Research has indicated that most people actually identify the emotion they are feeling using only a small handful of labels. In fact, there is a psychological term, “alexithymia,” that refers to a difficulty in recognizing and expressing one’s own emotions, as well as an impaired ability to understand and interpret the emotions of others. So, no matter how complex their emotions might be, they still come up with only a few labels to describe them. 

These findings also suggest that having greater clarity about the emotion we are experiencing can help reduce the physiological manifestation of this emotion.  In other words, am I “angry” or am I actually frustrated.
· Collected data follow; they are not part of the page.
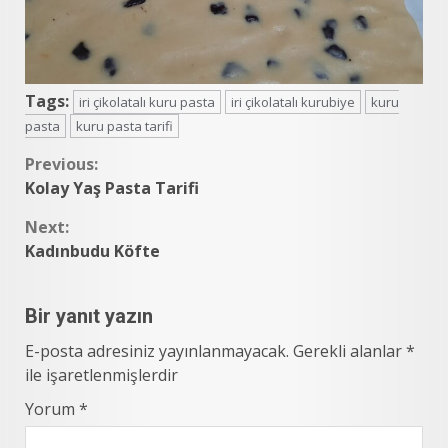
Tags:
iri çikolatalı kuru pasta
iri çikolatalı kurubiye
kuru
pasta
kuru pasta tarifi
Continue
Previous:
Kolay Yaş Pasta Tarifi
Reading
Next:
Kadınbudu Köfte
Bir yanıt yazın
E-posta adresiniz yayınlanmayacak.
Gerekli alanlar
*
ile işaretlenmişlerdir
Yorum
*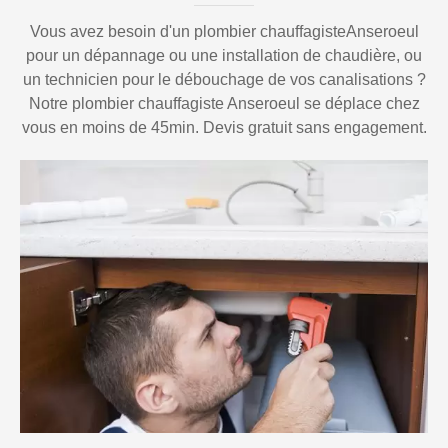
Vous avez besoin d'un plombier chauffagisteAnseroeul
pour un dépannage ou une installation de chaudière, ou
un technicien pour le débouchage de vos canalisations ?
Notre plombier chauffagiste Anseroeul se déplace chez
vous en moins de 45min. Devis gratuit sans engagement.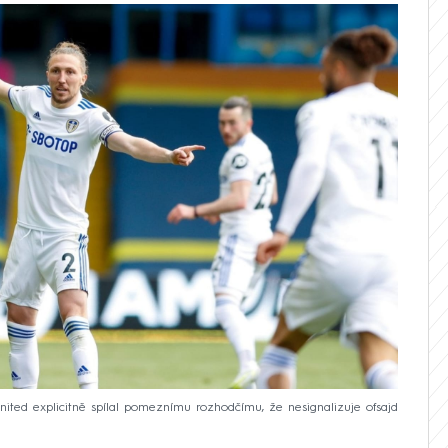
ted explicitně spílal pomeznímu rozhodčímu, že nesignalizuje ofsajd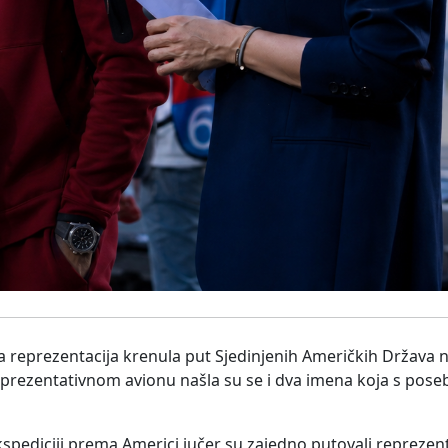
 reprezentacija krenula put Sjedinjenih Američkih Država 
prezentativnom avionu našla su se i dva imena koja s po
pediciji prema Americi jučer su zajedno putovali reprezen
Perhaps I am irritated, annoyed, or jealous.  Each of these emotions is a different emotional expression that is categorized under the generalized emotion of anger, yet with very different, if not subtle, implications.

When we understand ourselves, we can lay the foundation for an adequate response to distressing situations. Labelling an emotion helps you create distance from it. From there, we can choose how to respond instead of being led by our emotions and what triggered them.

In this lesson, take the time to understand exactly what you are feeling.  Start with a generalized emotion and then pass through the variants.  Understanding your emotions is vital to making big decisions and navigating your next steps.